→ Source:
The Seven Deadly Sins of Tech

There is an image that circulates online mapping the seven deadly sins to the platforms that weaponized them:

The Seven Deadly Sins of 2025 Tech Edition

  • Lust: OnlyFans
  • Gluttony: Uber Eats
  • Greed: Bitcoin
  • Sloth: Netflix
  • Wrath: X (Twitter)
  • Envy: Instagram
  • Pride: LinkedIn

This is funny. It is also accurate. And it reveals something most builders never think about: every successful platform is the manifestation of a spiritual principle into technology. The only question is which principle.

Instagram did not set out to build an envy machine. The founders probably wanted to help people share photos. But the design choices they made (public follower counts, likes as social currency, algorithmic feeds optimized for engagement) created a system that rewards comparison, vanity, and performative living. The principle the system embodies is envy, whether or not anyone intended it.

The principle was never stated. It was never designed for. It emerged from optimizing for engagement metrics, because engagement metrics are spiritually agnostic. They measure attention without asking what that attention is doing to the soul. And when you build a system without asking what it does to the soul, the enemy will happily fill in the blank.

This is sinfrastructure by design.


The Problem With How Specs Get Written Today

Most builders start with features. "We need a feed. We need profiles. We need a messaging system. We need an invite model." They work backward from what other platforms have, remix the UX patterns, add their twist, and ship.

→ Exercise objective: Reproduce the seven deadly sins of tech text in full, word for word. Rely only on the seven deadly sins of tech text for this work.

→ Data listing:
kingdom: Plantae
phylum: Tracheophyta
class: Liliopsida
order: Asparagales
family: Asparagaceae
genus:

→ Result for this exercise:
The Seven Deadly Sins of Tech

There is an image that circulates online mapping the seven deadly sins to the platforms that weaponized them:

The Seven Deadly Sins of 2025 Tech Edition

  • Lust: OnlyFans
  • Gluttony: Uber Eats
  • Greed: Bitcoin
  • Sloth: Netflix
  • Wrath: X (Twitter)
  • Envy: Instagram
  • Pride: LinkedIn

This is funny. It is also accurate. And it reveals something most builders never think about: every successful platform is the manifestation of a spiritual principle into technology. The only question is which principle.

Instagram did not set out to build an envy machine. The founders probably wanted to help people share photos. But the design choices they made (public follower counts, likes as social currency, algorithmic feeds optimized for engagement) created a system that rewards comparison, vanity, and performative living. The principle the system embodies is envy, whether or not anyone intended it.

The principle was never stated. It was never designed for. It emerged from optimizing for engagement metrics, because engagement metrics are spiritually agnostic. They measure attention without asking what that attention is doing to the soul. And when you build a system without asking what it does to the soul, the enemy will happily fill in the blank.

This is sinfrastructure by design.


The Problem With How Specs Get Written Today

Most builders start with features. "We need a feed. We need profiles. We need a messaging system. We need an invite model." They work backward from what other platforms have, remix the UX patterns, add their twist, and ship.